Ask HN is a kind of post on Hacker News that allows asking questions to the community.
We can't identify them in the dataset but they typically start with "Ask HN" in the title.
Searching for titles matching the regex
^Ask HN.*\b(?:text)?books?\b gives some of these threads but also threads about discussing books ("How much do you love discussing books with the people who read them?"), writing books ("Is it worth it for a tech startup founder to write a chapter in a book?"), and reading books ("Ask HN: Have you stopped reading books?").
By further refinining to books containing recommendation words
'\b(?:recommend(?:ed)|best|favou?rite|top)\b' gives almost entirely book recommendation threads (with the ocassional exception such as "Best place to purchase (used) technical books that's not Amazon?").
The top level comments to these threads are almost always book recommendations, and I saved these.
I find it difficult to understand how to make the tradeoff between recall and precision.
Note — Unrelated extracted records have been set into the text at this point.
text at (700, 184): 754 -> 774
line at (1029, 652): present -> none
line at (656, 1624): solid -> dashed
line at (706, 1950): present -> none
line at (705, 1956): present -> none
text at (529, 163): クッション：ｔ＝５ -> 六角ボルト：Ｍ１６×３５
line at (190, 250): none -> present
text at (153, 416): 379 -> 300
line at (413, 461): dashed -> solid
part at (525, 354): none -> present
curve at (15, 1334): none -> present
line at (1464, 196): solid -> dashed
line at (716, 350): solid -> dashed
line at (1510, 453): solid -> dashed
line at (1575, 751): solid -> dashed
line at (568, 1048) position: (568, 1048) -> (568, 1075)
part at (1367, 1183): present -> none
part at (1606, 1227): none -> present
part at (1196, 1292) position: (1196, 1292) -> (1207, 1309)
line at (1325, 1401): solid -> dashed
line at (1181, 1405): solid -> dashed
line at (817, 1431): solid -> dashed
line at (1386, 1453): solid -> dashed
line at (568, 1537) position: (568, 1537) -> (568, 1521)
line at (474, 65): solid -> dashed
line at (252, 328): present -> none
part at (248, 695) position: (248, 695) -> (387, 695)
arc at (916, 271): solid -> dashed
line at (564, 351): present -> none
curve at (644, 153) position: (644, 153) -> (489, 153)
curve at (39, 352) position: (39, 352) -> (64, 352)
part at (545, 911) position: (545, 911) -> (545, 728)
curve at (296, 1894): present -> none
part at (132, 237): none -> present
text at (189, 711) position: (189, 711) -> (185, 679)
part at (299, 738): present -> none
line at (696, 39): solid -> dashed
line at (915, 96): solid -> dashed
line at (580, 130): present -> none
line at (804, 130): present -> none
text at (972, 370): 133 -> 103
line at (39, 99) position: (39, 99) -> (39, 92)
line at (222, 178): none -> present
These rules could be used as weak labelers, as a seed model for binary classification, or to filter examples to annotate for NER. For the latter case these high precision methods make sense (to save time skipping texts with nothing to annotate); for other cases maybe lower precision methods make sense. I need to think more about my strategy before making more of these rules.
If you want to see the detail I've comitted the exploratory notebook.